[Records drawn from a dataset]
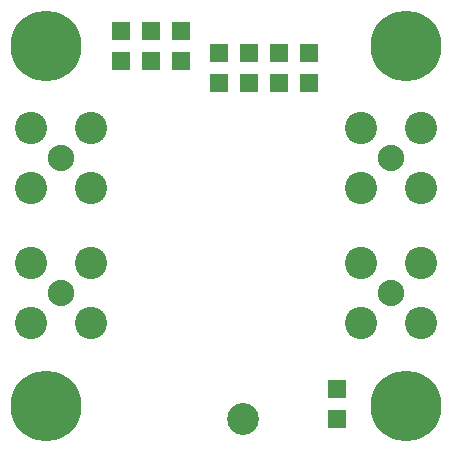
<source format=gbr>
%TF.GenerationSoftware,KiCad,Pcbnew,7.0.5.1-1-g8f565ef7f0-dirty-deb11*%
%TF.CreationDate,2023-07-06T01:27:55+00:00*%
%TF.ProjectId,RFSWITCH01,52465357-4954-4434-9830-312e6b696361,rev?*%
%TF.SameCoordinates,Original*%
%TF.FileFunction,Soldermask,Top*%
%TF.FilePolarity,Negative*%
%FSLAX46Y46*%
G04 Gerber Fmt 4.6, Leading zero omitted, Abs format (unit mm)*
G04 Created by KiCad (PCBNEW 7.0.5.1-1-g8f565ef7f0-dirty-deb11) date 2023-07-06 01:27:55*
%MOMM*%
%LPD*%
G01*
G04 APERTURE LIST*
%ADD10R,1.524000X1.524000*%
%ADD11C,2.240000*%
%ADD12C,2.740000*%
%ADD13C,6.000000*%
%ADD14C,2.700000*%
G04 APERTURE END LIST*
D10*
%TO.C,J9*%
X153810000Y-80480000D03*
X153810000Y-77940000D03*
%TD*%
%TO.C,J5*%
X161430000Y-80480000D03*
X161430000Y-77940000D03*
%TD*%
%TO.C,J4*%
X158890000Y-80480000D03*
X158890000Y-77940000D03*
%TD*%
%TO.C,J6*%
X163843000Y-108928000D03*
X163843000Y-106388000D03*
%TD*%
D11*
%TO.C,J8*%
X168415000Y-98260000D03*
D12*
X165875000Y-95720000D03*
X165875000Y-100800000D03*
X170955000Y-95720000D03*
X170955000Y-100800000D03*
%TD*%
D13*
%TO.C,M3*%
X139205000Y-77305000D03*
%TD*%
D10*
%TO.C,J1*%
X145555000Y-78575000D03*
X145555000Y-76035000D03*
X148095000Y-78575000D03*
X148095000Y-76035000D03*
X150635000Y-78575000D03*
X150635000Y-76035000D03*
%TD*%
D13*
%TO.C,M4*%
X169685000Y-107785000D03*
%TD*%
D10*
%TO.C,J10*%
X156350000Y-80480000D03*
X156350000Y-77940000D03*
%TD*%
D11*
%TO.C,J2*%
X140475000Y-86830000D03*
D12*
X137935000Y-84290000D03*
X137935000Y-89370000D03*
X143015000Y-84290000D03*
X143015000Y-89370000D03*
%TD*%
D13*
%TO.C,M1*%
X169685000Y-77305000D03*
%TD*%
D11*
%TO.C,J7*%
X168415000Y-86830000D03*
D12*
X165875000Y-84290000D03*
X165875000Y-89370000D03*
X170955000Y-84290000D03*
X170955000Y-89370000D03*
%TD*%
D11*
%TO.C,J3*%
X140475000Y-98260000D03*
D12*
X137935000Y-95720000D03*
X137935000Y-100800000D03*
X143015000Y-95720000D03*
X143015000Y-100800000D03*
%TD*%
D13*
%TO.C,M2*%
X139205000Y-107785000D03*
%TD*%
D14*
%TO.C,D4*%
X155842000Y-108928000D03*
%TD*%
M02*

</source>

...

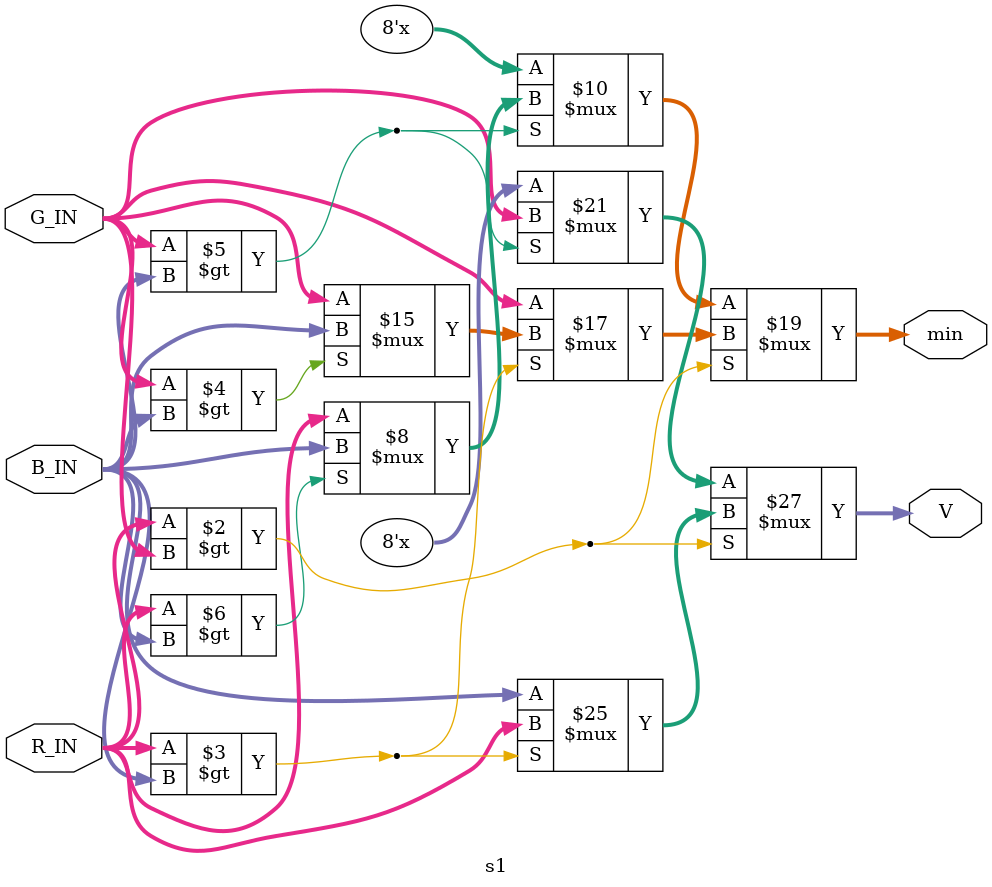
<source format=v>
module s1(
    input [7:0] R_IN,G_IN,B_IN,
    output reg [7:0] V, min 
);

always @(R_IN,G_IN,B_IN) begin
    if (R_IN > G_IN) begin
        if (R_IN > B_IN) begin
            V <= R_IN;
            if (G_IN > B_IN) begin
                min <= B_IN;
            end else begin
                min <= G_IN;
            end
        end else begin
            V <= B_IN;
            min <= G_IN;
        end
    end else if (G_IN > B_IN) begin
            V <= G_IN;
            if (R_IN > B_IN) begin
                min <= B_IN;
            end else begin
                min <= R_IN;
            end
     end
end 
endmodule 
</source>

> DESCRIPTION OF THE TASK:
Collect the lines of the data that carry the word "else".

> SOLUTION TO THIS TASK:
            end else begin
        end else begin
    end else if (G_IN > B_IN) begin
            end else begin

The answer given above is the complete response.